--- EXTRACTED ENTRIES ---
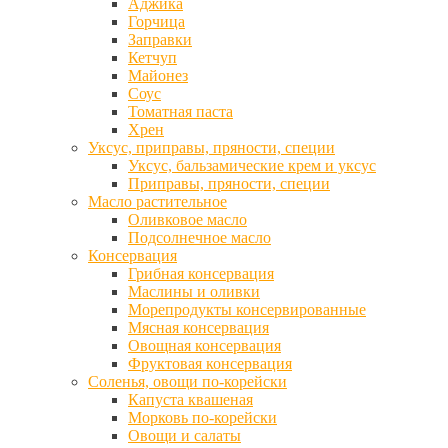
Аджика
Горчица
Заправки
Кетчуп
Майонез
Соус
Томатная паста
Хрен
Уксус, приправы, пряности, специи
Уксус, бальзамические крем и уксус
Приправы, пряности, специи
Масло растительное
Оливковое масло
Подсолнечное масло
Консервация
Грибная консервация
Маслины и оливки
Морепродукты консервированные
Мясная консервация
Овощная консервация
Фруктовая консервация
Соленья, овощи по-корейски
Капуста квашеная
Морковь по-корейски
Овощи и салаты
---
--- EXTRACTED ENTRIES ---
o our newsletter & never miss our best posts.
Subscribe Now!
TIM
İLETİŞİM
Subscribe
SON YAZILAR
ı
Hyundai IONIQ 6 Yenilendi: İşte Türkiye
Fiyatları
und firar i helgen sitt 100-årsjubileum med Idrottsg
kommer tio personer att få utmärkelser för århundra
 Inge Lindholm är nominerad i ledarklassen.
---
▶ [INSTRUCTIONS FOR THE TASK]
Extract everything from the line containing "o our newsletter & never miss our best posts." down to the line containing "Inge Lindholm är nominerad i ledarklassen." in the records, repeating each line unchanged.

▶ [EXERCISE ANSWER]
o our newsletter & never miss our best posts.
Subscribe Now!
TIM
İLETİŞİM
Subscribe
SON YAZILAR
ı
Hyundai IONIQ 6 Yenilendi: İşte Türkiye
Fiyatları
und firar i helgen sitt 100-årsjubileum med Idrottsg
kommer tio personer att få utmärkelser för århundra
 Inge Lindholm är nominerad i ledarklassen.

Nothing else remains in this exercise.